Your tasks:
1. List every dollar amount that appears in the Lithia Motors text.
2. From the Lithia Motors text, copy the passage that begins at the words "Lithia Motors, now" and stops after the words "consensus of $9.82.".

Text provided:
Lithia Motors, now known as Lithia & Driveway, or LAD, is one of the country's largest auto retailers. It sells new and used cars but also operates an e-commerce site called Driveway, which allows customers to buy or sell a car online.

The company provides a wide array of products and services for the entire vehicle ownership lifecycle.

A Record Third Quarter

On Oct 20, LAD reported its third quarter and blew by the Zacks Consensus Estimate reporting $11.21 versus the consensus of $9.82.

It was the 7th consecutive earnings beat in a row.

It was a record third quarter on both revenue and earnings per share.

Revenue rose 70.4% to $6.2 billion from $3.6 billion a year ago.

All of its segments saw year-over-year gains withsService, body, and parts revenue gaining 60.9%, new vehicle retail revenue up 53.9% and used vehicle retail jumping 90.2%.

"We excelled at procuring used vehicles during the challenging environment, enabling us to offer consumers the most diverse inventory available, driving same store volume increases while continuing to increase margins," said Bryan DeBoer, Lithia & Driveway's President and CEO.

"In addition, Driveway and our store e-commerce offerings are positioned to gain incremental market share as consumers seek out a more transparent and frictionless buying experience," he added.

Driveway achieved a milestone of 1,000 Driveway Shop units in the quarter.

Source data:
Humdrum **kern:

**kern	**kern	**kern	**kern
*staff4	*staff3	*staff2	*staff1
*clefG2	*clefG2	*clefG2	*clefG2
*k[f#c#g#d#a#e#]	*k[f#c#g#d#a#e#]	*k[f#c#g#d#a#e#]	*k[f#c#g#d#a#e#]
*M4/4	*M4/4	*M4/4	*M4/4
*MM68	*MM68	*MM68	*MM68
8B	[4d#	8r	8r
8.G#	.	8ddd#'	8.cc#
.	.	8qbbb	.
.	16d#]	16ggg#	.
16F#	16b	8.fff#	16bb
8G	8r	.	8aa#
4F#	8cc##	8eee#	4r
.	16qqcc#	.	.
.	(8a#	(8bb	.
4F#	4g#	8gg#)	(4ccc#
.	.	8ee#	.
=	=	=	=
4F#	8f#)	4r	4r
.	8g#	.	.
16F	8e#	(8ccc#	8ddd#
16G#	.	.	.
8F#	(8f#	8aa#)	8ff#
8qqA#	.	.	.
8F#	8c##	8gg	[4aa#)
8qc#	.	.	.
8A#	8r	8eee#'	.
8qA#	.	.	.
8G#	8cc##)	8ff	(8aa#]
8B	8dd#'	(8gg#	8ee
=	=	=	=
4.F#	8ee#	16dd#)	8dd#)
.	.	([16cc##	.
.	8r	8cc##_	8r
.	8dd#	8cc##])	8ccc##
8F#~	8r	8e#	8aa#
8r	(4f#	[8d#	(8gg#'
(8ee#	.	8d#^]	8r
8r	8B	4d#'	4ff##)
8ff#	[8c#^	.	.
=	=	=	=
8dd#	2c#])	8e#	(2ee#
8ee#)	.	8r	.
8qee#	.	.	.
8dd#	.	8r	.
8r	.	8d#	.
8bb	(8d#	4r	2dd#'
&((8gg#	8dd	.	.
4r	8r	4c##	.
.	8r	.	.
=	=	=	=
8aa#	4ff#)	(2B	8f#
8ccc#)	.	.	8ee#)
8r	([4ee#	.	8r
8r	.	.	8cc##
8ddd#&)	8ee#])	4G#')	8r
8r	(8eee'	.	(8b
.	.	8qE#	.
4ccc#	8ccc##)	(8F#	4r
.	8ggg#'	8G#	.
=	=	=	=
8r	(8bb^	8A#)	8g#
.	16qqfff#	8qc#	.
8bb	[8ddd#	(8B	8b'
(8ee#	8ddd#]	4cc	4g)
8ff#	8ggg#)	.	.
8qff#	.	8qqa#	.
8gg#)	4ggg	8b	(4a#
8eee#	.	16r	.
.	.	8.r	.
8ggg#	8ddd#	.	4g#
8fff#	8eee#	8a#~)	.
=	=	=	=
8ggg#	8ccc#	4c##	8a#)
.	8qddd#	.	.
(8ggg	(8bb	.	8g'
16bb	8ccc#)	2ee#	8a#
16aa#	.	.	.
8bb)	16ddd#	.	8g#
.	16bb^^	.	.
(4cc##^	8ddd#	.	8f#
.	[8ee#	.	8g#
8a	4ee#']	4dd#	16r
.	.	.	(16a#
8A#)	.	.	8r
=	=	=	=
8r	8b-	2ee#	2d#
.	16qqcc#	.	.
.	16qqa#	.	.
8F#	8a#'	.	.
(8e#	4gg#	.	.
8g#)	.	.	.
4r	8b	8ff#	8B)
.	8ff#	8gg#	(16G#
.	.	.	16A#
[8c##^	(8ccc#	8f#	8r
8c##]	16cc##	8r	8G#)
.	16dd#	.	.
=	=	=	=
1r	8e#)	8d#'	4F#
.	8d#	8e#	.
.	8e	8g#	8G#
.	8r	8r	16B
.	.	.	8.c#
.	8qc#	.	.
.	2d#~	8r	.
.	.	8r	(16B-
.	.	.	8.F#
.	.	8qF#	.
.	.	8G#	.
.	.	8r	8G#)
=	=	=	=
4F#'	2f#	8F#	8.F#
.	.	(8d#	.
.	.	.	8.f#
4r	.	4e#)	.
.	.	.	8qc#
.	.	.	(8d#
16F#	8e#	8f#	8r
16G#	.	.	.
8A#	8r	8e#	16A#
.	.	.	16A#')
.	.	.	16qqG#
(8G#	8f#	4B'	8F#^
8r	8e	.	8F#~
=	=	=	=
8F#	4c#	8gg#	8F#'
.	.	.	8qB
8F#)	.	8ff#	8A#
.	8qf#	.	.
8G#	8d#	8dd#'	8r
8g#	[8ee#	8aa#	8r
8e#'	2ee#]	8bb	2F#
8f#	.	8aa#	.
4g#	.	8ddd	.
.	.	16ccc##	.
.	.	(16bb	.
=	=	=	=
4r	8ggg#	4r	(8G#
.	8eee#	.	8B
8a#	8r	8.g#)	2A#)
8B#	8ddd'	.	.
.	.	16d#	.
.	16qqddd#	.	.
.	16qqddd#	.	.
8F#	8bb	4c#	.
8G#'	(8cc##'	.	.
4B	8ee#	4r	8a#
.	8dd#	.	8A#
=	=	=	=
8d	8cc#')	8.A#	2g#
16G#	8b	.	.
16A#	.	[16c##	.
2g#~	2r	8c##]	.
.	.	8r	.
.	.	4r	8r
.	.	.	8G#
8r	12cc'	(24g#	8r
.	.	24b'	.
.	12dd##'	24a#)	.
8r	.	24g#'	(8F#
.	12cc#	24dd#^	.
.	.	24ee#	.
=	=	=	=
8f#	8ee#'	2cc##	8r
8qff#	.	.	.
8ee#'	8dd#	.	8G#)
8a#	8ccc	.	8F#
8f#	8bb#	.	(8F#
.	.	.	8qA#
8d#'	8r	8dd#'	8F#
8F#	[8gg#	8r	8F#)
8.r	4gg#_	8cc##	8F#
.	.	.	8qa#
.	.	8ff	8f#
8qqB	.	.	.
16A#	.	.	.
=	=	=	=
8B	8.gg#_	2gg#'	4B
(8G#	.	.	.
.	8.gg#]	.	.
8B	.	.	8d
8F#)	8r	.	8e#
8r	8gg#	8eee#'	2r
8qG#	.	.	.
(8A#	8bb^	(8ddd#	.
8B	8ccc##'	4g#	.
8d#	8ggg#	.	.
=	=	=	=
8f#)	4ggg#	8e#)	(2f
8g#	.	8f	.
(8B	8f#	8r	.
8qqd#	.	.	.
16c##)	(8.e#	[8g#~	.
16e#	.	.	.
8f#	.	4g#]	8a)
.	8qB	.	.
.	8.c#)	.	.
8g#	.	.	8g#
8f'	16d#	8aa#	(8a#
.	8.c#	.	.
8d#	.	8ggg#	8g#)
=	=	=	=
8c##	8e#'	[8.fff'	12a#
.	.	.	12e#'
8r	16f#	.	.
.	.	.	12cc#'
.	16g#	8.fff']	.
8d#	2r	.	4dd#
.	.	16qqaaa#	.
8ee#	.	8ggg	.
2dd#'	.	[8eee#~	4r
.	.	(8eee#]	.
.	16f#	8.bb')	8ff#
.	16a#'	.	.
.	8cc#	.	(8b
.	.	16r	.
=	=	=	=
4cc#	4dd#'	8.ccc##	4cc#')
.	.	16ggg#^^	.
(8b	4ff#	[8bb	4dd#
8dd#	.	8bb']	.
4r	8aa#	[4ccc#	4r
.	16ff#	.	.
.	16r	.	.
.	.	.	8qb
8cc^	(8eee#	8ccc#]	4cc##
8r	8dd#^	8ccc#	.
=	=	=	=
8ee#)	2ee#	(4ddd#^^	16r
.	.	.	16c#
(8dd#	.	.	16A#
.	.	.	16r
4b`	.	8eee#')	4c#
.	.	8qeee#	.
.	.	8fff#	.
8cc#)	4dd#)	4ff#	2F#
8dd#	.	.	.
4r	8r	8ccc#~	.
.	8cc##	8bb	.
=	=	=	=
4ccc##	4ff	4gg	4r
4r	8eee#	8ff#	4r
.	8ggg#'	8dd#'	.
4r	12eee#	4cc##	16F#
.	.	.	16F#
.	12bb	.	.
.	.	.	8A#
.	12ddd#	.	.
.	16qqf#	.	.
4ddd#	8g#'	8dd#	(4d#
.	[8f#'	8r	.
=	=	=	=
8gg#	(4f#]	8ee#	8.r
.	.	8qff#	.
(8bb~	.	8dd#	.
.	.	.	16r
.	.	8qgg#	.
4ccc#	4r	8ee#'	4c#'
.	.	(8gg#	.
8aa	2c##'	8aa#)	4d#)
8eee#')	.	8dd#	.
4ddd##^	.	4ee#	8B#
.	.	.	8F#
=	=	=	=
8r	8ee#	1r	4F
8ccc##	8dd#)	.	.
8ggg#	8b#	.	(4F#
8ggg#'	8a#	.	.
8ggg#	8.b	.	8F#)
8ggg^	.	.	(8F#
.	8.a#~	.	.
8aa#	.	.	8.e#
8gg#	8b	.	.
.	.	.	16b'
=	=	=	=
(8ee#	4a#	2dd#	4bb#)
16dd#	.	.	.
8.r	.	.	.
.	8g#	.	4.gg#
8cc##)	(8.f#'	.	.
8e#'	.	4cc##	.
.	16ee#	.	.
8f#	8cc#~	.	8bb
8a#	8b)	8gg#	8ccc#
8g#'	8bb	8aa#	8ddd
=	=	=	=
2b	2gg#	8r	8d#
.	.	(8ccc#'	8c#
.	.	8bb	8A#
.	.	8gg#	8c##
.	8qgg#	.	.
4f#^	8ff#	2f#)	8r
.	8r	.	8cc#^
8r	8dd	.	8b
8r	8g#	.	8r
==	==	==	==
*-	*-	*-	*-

Responses by item number:
1. $11.21, $9.82, $6.2 billion, $3.6 billion

2.
Lithia Motors, now known as Lithia & Driveway, or LAD, is one of the country's largest auto retailers. It sells new and used cars but also operates an e-commerce site called Driveway, which allows customers to buy or sell a car online.

The company provides a wide array of products and services for the entire vehicle ownership lifecycle.

A Record Third Quarter

On Oct 20, LAD reported its third quarter and blew by the Zacks Consensus Estimate reporting $11.21 versus the consensus of $9.82.